- **PROBLEM TO SOLVE**
Whenever the string "Marc" turns up in a line of the data below, copy that line.

Saved data entries
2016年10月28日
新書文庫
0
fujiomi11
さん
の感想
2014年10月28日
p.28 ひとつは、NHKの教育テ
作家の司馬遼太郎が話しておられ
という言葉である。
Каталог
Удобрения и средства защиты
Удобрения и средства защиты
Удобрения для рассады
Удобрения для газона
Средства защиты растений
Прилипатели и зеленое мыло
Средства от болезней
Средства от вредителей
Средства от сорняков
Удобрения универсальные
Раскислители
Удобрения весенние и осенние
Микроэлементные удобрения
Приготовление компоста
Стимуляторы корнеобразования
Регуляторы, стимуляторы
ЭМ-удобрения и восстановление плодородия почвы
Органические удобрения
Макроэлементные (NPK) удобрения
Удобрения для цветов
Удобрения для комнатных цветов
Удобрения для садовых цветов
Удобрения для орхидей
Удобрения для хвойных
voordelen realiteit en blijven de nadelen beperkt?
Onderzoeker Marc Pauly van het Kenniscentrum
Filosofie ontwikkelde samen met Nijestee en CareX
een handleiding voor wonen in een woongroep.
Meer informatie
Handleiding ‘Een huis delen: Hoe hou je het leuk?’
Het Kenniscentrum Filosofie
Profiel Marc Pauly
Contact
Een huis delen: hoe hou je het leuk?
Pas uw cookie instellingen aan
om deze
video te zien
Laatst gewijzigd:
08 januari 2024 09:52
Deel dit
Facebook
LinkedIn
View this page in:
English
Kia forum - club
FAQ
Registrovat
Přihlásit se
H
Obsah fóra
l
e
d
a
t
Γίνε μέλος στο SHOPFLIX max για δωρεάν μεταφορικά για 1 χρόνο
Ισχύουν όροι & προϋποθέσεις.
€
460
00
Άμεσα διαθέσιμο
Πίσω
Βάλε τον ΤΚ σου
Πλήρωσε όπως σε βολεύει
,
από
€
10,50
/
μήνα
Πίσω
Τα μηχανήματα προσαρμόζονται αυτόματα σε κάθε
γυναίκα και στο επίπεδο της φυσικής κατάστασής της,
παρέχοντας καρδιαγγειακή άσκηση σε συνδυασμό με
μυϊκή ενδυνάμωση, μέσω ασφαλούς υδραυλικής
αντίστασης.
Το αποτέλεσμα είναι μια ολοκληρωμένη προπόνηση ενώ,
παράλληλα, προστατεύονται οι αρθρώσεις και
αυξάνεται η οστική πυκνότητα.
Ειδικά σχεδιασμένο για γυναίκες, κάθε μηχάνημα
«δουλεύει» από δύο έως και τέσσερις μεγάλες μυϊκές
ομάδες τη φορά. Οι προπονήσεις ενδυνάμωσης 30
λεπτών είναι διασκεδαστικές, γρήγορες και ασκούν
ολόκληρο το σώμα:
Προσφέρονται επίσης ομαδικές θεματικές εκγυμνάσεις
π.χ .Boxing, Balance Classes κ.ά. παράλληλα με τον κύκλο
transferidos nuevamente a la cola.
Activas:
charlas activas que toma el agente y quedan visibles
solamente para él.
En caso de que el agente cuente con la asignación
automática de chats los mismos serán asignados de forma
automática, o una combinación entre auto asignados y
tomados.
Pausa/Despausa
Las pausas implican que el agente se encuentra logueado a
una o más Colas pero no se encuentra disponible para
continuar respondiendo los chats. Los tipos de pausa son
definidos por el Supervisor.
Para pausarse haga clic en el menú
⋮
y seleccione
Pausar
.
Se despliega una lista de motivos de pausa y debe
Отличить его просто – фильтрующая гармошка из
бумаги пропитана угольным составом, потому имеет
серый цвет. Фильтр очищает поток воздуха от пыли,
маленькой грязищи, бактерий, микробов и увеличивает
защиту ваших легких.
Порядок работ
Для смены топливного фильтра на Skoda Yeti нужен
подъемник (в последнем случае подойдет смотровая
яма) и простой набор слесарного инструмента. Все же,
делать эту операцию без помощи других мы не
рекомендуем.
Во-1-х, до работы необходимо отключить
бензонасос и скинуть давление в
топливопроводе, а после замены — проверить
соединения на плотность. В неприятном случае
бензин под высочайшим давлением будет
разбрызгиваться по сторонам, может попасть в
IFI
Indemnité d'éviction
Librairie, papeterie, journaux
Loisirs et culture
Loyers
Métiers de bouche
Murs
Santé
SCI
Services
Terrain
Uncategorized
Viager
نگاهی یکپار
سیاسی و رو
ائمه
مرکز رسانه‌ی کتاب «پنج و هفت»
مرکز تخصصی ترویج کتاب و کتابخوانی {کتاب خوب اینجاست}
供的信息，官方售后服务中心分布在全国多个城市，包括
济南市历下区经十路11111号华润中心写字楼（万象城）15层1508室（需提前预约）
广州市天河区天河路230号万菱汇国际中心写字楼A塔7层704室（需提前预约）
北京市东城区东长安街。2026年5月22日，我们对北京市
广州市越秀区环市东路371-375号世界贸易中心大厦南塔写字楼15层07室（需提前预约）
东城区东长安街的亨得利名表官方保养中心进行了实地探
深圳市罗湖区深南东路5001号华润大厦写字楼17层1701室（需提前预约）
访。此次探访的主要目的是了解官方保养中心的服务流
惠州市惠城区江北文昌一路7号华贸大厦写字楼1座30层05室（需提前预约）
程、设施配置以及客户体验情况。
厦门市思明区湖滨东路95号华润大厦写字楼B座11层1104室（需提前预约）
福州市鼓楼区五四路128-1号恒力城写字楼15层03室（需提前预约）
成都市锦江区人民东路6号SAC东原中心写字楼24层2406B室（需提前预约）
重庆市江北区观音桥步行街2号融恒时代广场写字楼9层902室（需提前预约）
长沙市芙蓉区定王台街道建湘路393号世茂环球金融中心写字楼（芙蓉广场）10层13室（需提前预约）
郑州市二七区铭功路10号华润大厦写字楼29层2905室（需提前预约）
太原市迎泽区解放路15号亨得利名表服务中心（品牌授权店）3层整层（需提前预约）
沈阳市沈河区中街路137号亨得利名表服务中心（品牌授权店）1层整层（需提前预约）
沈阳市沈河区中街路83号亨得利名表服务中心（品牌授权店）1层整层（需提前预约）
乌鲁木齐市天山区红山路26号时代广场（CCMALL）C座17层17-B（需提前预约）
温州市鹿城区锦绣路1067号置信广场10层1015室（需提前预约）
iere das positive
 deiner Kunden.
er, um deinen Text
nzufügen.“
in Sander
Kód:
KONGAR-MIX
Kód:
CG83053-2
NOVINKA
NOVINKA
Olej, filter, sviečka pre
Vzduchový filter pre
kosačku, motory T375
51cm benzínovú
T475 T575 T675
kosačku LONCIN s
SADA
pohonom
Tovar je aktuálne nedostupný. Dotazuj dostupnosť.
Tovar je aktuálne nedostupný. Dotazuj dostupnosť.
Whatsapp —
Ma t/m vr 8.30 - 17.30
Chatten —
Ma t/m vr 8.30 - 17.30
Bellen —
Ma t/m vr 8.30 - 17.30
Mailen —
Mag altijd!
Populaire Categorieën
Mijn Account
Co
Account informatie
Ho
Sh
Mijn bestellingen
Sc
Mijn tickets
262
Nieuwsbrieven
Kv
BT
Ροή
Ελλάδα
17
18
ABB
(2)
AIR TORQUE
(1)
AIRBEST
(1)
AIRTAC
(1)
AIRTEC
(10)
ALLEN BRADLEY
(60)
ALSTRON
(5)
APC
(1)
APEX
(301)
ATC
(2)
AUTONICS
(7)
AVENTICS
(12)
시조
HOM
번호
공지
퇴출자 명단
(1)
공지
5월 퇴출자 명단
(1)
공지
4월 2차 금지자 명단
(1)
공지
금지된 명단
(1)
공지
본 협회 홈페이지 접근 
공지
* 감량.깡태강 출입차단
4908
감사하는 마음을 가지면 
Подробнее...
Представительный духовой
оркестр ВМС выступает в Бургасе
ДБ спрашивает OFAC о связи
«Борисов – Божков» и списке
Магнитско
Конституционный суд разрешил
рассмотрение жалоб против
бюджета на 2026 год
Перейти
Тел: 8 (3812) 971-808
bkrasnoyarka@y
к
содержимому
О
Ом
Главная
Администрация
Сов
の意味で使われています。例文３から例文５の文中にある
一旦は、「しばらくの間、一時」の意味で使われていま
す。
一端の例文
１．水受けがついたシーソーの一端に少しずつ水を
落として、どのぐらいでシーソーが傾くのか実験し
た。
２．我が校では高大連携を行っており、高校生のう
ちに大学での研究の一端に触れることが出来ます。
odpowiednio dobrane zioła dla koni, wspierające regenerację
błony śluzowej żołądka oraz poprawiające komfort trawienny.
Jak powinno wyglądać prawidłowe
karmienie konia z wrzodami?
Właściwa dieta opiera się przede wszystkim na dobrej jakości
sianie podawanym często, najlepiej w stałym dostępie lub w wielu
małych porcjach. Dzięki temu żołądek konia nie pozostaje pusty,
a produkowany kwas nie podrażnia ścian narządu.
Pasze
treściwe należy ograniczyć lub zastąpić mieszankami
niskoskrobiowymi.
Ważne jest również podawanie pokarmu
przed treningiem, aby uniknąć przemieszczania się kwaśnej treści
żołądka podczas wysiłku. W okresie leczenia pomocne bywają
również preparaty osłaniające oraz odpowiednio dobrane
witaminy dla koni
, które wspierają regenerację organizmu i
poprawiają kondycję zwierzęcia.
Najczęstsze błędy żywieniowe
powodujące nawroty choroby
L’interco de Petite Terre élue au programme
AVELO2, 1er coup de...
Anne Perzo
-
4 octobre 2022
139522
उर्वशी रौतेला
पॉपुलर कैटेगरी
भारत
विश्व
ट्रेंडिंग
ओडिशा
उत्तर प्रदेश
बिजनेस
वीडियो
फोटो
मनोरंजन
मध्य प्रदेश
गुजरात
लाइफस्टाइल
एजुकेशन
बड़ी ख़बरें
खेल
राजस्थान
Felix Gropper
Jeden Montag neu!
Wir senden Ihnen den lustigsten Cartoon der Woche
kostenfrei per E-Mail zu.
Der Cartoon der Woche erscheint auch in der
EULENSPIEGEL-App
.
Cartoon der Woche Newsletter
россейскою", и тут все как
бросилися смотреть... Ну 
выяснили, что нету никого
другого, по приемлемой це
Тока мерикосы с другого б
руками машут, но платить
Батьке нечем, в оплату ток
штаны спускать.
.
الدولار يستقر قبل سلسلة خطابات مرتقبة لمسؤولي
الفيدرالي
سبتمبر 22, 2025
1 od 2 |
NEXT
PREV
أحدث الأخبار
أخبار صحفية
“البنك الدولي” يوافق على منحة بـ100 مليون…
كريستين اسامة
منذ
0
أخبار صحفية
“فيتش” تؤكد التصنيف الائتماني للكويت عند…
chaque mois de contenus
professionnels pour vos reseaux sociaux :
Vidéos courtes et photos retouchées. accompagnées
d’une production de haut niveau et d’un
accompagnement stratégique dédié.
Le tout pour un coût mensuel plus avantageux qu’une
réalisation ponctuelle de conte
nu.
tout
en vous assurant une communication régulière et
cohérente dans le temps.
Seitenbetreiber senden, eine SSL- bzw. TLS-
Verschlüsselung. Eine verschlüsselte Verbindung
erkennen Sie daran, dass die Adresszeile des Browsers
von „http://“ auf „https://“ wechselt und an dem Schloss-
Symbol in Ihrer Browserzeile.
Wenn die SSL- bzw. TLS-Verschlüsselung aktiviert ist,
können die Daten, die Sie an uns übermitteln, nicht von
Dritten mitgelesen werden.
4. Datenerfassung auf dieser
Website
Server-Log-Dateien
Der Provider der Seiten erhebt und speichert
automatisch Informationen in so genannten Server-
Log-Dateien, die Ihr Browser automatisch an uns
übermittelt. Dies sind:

- **OUTPUT BELOW**
Onderzoeker Marc Pauly van het Kenniscentrum
Profiel Marc Pauly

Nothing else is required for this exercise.